_Assigned task_:
Check every line below for the word "light" and copy the ones that have it.

Recorded information Block Start

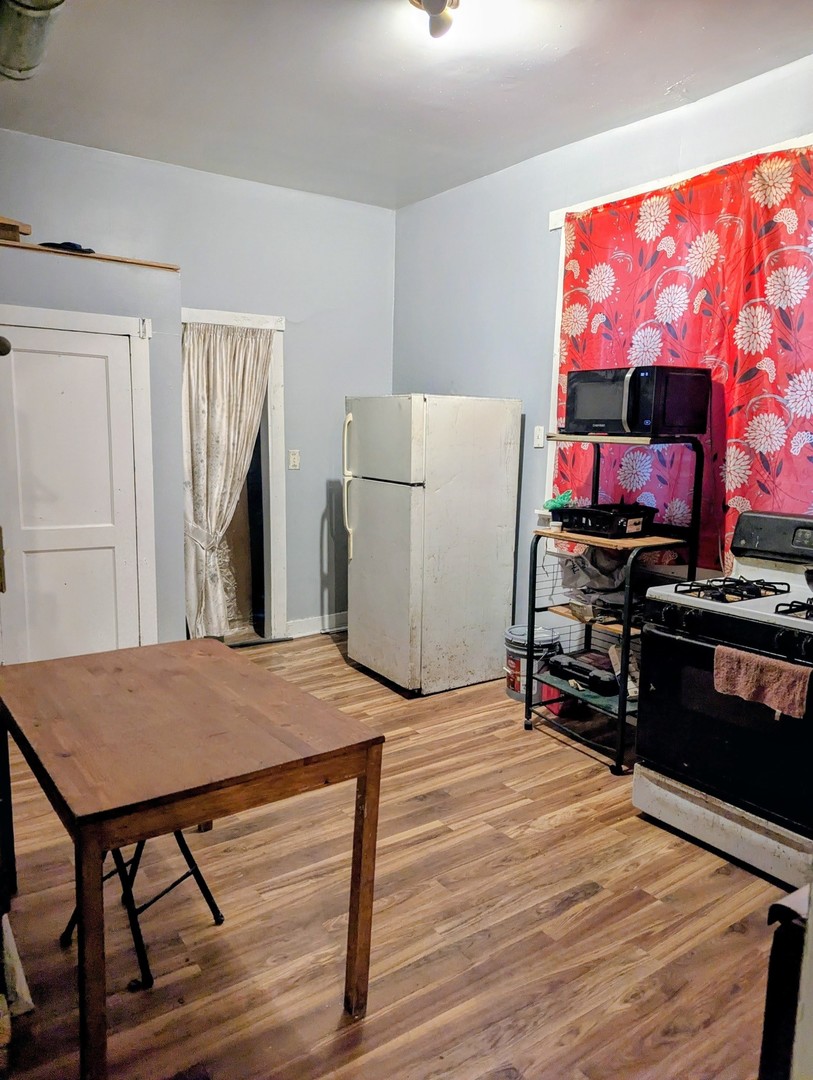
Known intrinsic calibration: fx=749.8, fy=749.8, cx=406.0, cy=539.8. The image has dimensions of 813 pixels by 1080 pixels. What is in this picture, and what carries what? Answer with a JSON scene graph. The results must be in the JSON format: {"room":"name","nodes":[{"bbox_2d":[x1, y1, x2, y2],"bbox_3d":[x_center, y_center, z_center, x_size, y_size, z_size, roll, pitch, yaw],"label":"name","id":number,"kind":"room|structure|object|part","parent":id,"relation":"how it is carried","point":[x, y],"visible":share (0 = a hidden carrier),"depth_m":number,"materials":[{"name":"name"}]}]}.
{"room":"kitchen","nodes":[
{"label":"kitchen","id":0,"kind":"room"},
{"bbox_2d":[0,238,183,659],"bbox_3d":[-2.095,-0.300,3.959,1.652,2.249,0.709,-5,11,-35],"label":"closet wall","id":1,"kind":"structure","parent":0,"point":[94,291],"depth_m":3.96,"materials":[{"name":"grey paint"}]},
{"bbox_2d":[0,321,142,665],"bbox_3d":[-1.747,-0.068,3.807,0.759,1.897,0.097,-5,11,-35],"label":"white door","id":2,"kind":"structure","parent":1,"relation":"in","point":[112,336],"depth_m":3.83,"materials":[{"name":"white paint"}]},
{"bbox_2d":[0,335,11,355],"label":"black knob","id":3,"kind":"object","parent":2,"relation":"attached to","point":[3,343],"visible":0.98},
{"bbox_2d":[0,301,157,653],"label":"door frame","id":4,"kind":"structure","parent":1,"relation":"attached to","point":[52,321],"depth_m":3.90,"materials":[{"name":"white paint"}]},
{"bbox_2d":[0,239,183,271],"bbox_3d":[-1.874,-1.468,3.844,1.345,0.026,0.360,-5,11,-35],"label":"wooden ledge","id":5,"kind":"object","parent":1,"relation":"attached to","point":[150,264],"visible":0.63,"depth_m":3.85,"materials":[{"name":"brown wood"}]},
{"bbox_2d":[0,216,32,242],"bbox_3d":[-2.055,-1.536,3.740,0.298,0.113,0.266,-5,11,-35],"label":"wooden box","id":6,"kind":"object","parent":5,"relation":"on","point":[16,228],"visible":0.85,"depth_m":3.69,"materials":[{"name":"brown wood"}]},
{"bbox_2d":[40,241,95,254],"bbox_3d":[-1.791,-1.537,3.967,0.275,0.053,0.244,-5,11,-35],"label":"black object","id":7,"kind":"object","parent":5,"relation":"on","point":[68,243],"visible":0.49,"depth_m":3.90,"materials":[{"name":"black plastic"}]},
{"bbox_2d":[0,131,395,639],"bbox_3d":[-1.659,-0.702,4.470,3.866,2.967,0.142,-5,11,-35],"label":"back wall","id":8,"kind":"structure","parent":0,"point":[293,386],"depth_m":4.86,"materials":[{"name":"blue paint"}]},
{"bbox_2d":[182,309,286,644],"bbox_3d":[-1.229,-0.335,4.946,0.829,2.106,0.223,-5,11,-35],"label":"doorway","id":9,"kind":"structure","parent":8,"relation":"attached to","point":[275,511],"depth_m":5.00,"materials":[{"name":"white"}]},
{"bbox_2d":[181,324,271,638],"bbox_3d":[-1.173,-0.333,4.838,0.611,1.999,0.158,-5,11,-35],"label":"door curtain","id":10,"kind":"object","parent":9,"relation":"hanging from","point":[197,420],"visible":0.86,"depth_m":4.79,"materials":[{"name":"fabric"}]},
{"bbox_2d":[288,449,300,469],"bbox_3d":[-0.748,-0.539,5.012,0.072,0.124,0.018,-5,11,-35],"label":"light switch","id":11,"kind":"object","parent":8,"relation":"attached to","point":[295,461],"visible":0.98,"depth_m":5.01,"materials":[{"name":"white plastic"}]},
{"bbox_2d":[285,611,348,638],"bbox_3d":[-0.533,0.596,5.418,1.111,0.117,0.016,-5,11,-35],"label":"baseboard","id":12,"kind":"structure","parent":8,"relation":"attached to","point":[331,618],"depth_m":5.34,"materials":[{"name":"white paint"}]},
{"bbox_2d":[0,632,788,1079],"bbox_3d":[-0.136,1.186,2.473,4.232,0.100,5.832,-5,11,-35],"label":"floor","id":13,"kind":"structure","parent":0,"point":[588,904],"depth_m":2.29,"materials":[{"name":"brown wood"}]},
{"bbox_2d":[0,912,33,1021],"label":"cloth","id":14,"kind":"object","parent":13,"relation":"on","point":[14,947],"visible":0.83,"depth_m":1.92,"materials":[{"name":"white"}]},
{"bbox_2d":[59,830,224,989],"bbox_3d":[-0.776,0.903,2.193,0.351,0.545,0.341,5,9,24],"label":"folding stool","id":15,"kind":"object","parent":13,"relation":"on","point":[197,872],"visible":0.43,"depth_m":2.12,"materials":[{"name":"black metal"}]},
{"bbox_2d":[0,637,384,1079],"bbox_3d":[-0.669,0.813,2.123,0.778,0.754,1.030,-5,11,-35],"label":"wooden table","id":16,"kind":"object","parent":13,"relation":"on","point":[77,829],"visible":0.99,"depth_m":1.85,"materials":[{"name":"brown wood"}]},
{"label":"table leg","id":17,"kind":"part","parent":16,"relation":"part of","materials":[{"name":"brown wood"}]},
{"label":"table leg","id":18,"kind":"part","parent":16,"relation":"part of","materials":[{"name":"brown wood"}]},
{"bbox_2d":[342,394,522,696],"bbox_3d":[0.120,-0.014,4.493,0.836,1.652,0.733,-5,11,-35],"label":"refrigerator","id":19,"kind":"object","parent":13,"relation":"on","point":[494,545],"visible":0.99,"depth_m":4.19,"materials":[{"name":"white metal"}]},
{"bbox_3d":[-0.337,-0.315,4.412,0.083,0.774,0.074,-5,11,-35],"label":"handles","id":20,"kind":"part","parent":19,"relation":"part of","materials":[{"name":"plastic"}]},
{"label":"door","id":21,"kind":"part","parent":19,"relation":"part of","materials":[{"name":"metal"}]},
{"bbox_2d":[504,623,559,701],"bbox_3d":[0.694,0.686,4.198,0.303,0.367,0.304,-5,11,-35],"label":"bucket","id":22,"kind":"object","parent":13,"relation":"on","point":[510,665],"visible":0.59,"depth_m":4.10,"materials":[{"name":"white plastic"}]},
{"bbox_2d":[523,431,703,775],"bbox_3d":[0.964,0.260,3.542,0.522,1.475,0.677,-5,11,-35],"label":"metal shelf","id":23,"kind":"object","parent":13,"relation":"on","point":[622,706],"visible":0.67,"depth_m":3.43,"materials":[{"name":"black metal"}]},
{"bbox_2d":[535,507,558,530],"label":"small container","id":24,"kind":"object","parent":23,"relation":"on","point":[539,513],"visible":0.7,"depth_m":3.63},
{"bbox_2d":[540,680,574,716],"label":"red container","id":25,"kind":"object","parent":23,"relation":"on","point":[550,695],"visible":0.34,"depth_m":3.90,"materials":[{"name":"red plastic"}]},
{"bbox_2d":[543,491,573,511],"bbox_3d":[0.769,-0.193,3.788,0.143,0.094,0.149,-5,11,-35],"label":"green cloth","id":26,"kind":"object","parent":23,"relation":"on","point":[557,504],"visible":0.68,"depth_m":3.75,"materials":[{"name":"green"}]},
{"bbox_2d":[542,650,617,696],"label":"tool case","id":27,"kind":"object","parent":23,"relation":"on","point":[595,677],"visible":0.9,"depth_m":3.58,"materials":[{"name":"black plastic"}]},
{"bbox_2d":[558,544,638,611],"bbox_3d":[0.944,0.159,3.621,0.361,0.277,0.398,-5,11,-35],"label":"plastic bag","id":28,"kind":"object","parent":23,"relation":"on","point":[584,561],"visible":0.54,"depth_m":3.56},
{"bbox_2d":[556,502,656,538],"bbox_3d":[0.944,-0.100,3.523,0.357,0.124,0.366,-5,11,-35],"label":"black basket","id":29,"kind":"object","parent":23,"relation":"on","point":[639,516],"visible":0.96,"depth_m":3.42,"materials":[{"name":"black plastic"}]},
{"bbox_2d":[562,366,709,436],"bbox_3d":[1.021,-0.623,3.404,0.414,0.292,0.521,-5,11,-35],"label":"microwave","id":30,"kind":"object","parent":23,"relation":"on","point":[628,416],"visible":0.99,"depth_m":3.22,"materials":[{"name":"black"}]},
{"bbox_2d":[632,507,812,893],"bbox_3d":[1.391,0.531,2.773,0.761,1.182,0.818,-5,11,-35],"label":"gas stove","id":31,"kind":"object","parent":13,"relation":"on","point":[773,618],"visible":0.98,"depth_m":2.66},
{"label":"storage drawer","id":32,"kind":"part","parent":31,"relation":"part of","materials":[{"name":"white metal"}]},
{"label":"oven door","id":33,"kind":"part","parent":31,"relation":"part of","materials":[{"name":"black glass"}]},
{"bbox_3d":[1.223,0.184,2.904,0.455,0.050,0.378,-5,11,-35],"label":"burner grate","id":34,"kind":"part","parent":31,"relation":"part of","materials":[{"name":"black metal"}]},
{"bbox_2d":[712,645,811,719],"bbox_3d":[1.128,0.454,2.382,0.065,0.173,0.328,-5,11,-35],"label":"towel","id":35,"kind":"object","parent":31,"relation":"hanging from","point":[722,650],"visible":0.97,"depth_m":2.36,"materials":[{"name":"fabric"}]},
{"bbox_3d":[1.569,0.000,2.923,0.184,0.192,0.648,-5,11,-35],"label":"control panel","id":36,"kind":"part","parent":31,"relation":"part of","materials":[{"name":"black"}]},
{"bbox_3d":[1.420,0.234,2.581,0.320,0.055,0.271,-5,11,-35],"label":"burner grate","id":37,"kind":"part","parent":31,"relation":"part of","materials":[{"name":"black metal"}]},
{"bbox_2d":[759,883,811,1079],"bbox_3d":[0.994,0.971,1.334,0.549,0.679,0.504,-5,11,-35],"label":"black furniture","id":38,"kind":"object","parent":13,"relation":"on","point":[771,974],"visible":0.87,"depth_m":1.33,"materials":[{"name":"black"}]},
{"bbox_2d":[0,0,812,209],"bbox_3d":[-0.072,-1.859,2.045,3.911,0.107,5.558,-5,11,-35],"label":"ceiling","id":39,"kind":"structure","parent":0,"point":[664,80],"depth_m":3.23,"materials":[{"name":"white paint"}]},
{"bbox_2d":[0,0,67,81],"bbox_3d":[-1.383,-1.860,2.667,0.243,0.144,1.221,-5,11,-35],"label":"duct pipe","id":40,"kind":"object","parent":39,"relation":"attached to","point":[12,66],"visible":0.98,"depth_m":2.72,"materials":[{"name":"metal"}]},
{"bbox_2d":[407,1,459,38],"bbox_3d":[0.106,-1.830,2.574,0.246,0.137,0.254,-5,11,-35],"label":"ceiling light","id":41,"kind":"object","parent":39,"relation":"attached to","point":[441,1],"visible":0.99,"depth_m":2.59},
{"bbox_2d":[393,51,812,651],"bbox_3d":[1.517,-0.482,3.357,0.152,3.001,5.478,-5,11,-35],"label":"right wall","id":42,"kind":"structure","parent":0,"point":[479,382],"depth_m":4.36,"materials":[{"name":"blue paint"}]},
{"bbox_2d":[533,425,544,448],"bbox_3d":[0.755,-0.589,4.278,0.017,0.119,0.073,-5,11,-35],"label":"light switch","id":43,"kind":"object","parent":42,"relation":"attached to","point":[539,436],"visible":0.98,"depth_m":4.27,"materials":[{"name":"white plastic"}]},
{"bbox_2d":[541,130,812,533],"bbox_3d":[1.465,-0.713,3.398,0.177,1.944,2.034,-5,11,-35],"label":"window","id":44,"kind":"structure","parent":42,"relation":"in","point":[552,389],"depth_m":3.96,"materials":[{"name":"white"}]},
{"bbox_2d":[556,145,812,564],"bbox_3d":[1.379,-0.700,3.368,0.098,1.836,1.960,-5,11,-35],"label":"red curtain","id":45,"kind":"object","parent":44,"relation":"hanging from","point":[697,339],"visible":0.61,"depth_m":3.35,"materials":[{"name":"red fabric"}]}
]}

Recorded information Block End

_Output of the task_:
{"bbox_2d":[288,449,300,469],"bbox_3d":[-0.748,-0.539,5.012,0.072,0.124,0.018,-5,11,-35],"label":"light switch","id":11,"kind":"object","parent":8,"relation":"attached to","point":[295,461],"visible":0.98,"depth_m":5.01,"materials":[{"name":"white plastic"}]},
{"bbox_2d":[407,1,459,38],"bbox_3d":[0.106,-1.830,2.574,0.246,0.137,0.254,-5,11,-35],"label":"ceiling light","id":41,"kind":"object","parent":39,"relation":"attached to","point":[441,1],"visible":0.99,"depth_m":2.59},
{"bbox_2d":[533,425,544,448],"bbox_3d":[0.755,-0.589,4.278,0.017,0.119,0.073,-5,11,-35],"label":"light switch","id":43,"kind":"object","parent":42,"relation":"attached to","point":[539,436],"visible":0.98,"depth_m":4.27,"materials":[{"name":"white plastic"}]},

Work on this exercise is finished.